- _Task requirements_:
When the line containing "staining of breast" is found in the data below, copy it and each line after it through the line containing "carcinoma (high-grade) stained", exactly and with no others.

- _Provided records_:
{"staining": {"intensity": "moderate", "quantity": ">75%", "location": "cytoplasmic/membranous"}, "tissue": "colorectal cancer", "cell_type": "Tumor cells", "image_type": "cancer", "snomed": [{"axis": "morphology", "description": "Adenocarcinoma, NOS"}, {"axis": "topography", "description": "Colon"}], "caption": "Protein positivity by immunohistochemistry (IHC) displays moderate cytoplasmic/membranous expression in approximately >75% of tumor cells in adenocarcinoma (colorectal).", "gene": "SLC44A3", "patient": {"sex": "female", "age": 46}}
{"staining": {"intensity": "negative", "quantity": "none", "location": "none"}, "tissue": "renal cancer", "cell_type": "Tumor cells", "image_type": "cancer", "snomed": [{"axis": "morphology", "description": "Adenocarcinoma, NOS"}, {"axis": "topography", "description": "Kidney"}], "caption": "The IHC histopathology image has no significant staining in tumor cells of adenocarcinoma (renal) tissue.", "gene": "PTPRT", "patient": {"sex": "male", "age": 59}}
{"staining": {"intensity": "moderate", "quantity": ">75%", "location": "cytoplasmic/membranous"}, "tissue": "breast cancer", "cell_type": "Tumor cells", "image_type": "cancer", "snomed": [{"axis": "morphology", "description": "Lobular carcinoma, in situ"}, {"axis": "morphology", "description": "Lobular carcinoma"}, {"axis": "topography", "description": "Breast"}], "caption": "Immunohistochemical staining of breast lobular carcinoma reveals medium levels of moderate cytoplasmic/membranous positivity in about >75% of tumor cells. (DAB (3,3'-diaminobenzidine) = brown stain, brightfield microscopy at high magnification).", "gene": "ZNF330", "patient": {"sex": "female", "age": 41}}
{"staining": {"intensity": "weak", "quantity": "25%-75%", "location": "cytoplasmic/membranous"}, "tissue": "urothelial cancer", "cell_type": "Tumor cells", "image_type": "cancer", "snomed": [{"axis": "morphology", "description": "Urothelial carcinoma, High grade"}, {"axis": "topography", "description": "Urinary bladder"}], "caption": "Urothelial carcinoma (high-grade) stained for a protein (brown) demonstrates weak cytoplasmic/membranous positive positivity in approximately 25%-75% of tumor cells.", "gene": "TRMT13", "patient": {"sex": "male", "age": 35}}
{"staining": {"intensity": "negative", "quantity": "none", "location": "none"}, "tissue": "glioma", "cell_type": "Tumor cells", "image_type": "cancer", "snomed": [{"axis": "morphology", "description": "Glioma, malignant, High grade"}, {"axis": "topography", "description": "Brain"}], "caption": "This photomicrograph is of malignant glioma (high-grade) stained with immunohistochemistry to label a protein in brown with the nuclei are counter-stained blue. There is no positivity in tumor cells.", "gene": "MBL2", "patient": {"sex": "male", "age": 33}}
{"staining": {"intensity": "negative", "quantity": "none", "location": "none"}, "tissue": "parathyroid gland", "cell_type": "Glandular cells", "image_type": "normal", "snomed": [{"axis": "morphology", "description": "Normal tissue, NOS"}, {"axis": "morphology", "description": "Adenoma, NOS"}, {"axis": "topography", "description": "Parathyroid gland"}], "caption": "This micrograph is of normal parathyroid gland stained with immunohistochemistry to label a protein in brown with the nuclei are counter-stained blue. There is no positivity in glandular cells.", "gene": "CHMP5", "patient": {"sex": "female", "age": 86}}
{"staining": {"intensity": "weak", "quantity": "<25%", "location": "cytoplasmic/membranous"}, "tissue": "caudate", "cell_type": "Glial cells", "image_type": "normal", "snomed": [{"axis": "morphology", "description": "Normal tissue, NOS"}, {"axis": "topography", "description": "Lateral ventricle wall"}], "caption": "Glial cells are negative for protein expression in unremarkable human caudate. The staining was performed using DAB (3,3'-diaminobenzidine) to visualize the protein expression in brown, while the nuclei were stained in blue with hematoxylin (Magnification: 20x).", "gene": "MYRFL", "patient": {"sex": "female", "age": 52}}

- _Exercise answer_:
{"staining": {"intensity": "moderate", "quantity": ">75%", "location": "cytoplasmic/membranous"}, "tissue": "breast cancer", "cell_type": "Tumor cells", "image_type": "cancer", "snomed": [{"axis": "morphology", "description": "Lobular carcinoma, in situ"}, {"axis": "morphology", "description": "Lobular carcinoma"}, {"axis": "topography", "description": "Breast"}], "caption": "Immunohistochemical staining of breast lobular carcinoma reveals medium levels of moderate cytoplasmic/membranous positivity in about >75% of tumor cells. (DAB (3,3'-diaminobenzidine) = brown stain, brightfield microscopy at high magnification).", "gene": "ZNF330", "patient": {"sex": "female", "age": 41}}
{"staining": {"intensity": "weak", "quantity": "25%-75%", "location": "cytoplasmic/membranous"}, "tissue": "urothelial cancer", "cell_type": "Tumor cells", "image_type": "cancer", "snomed": [{"axis": "morphology", "description": "Urothelial carcinoma, High grade"}, {"axis": "topography", "description": "Urinary bladder"}], "caption": "Urothelial carcinoma (high-grade) stained for a protein (brown) demonstrates weak cytoplasmic/membranous positive positivity in approximately 25%-75% of tumor cells.", "gene": "TRMT13", "patient": {"sex": "male", "age": 35}}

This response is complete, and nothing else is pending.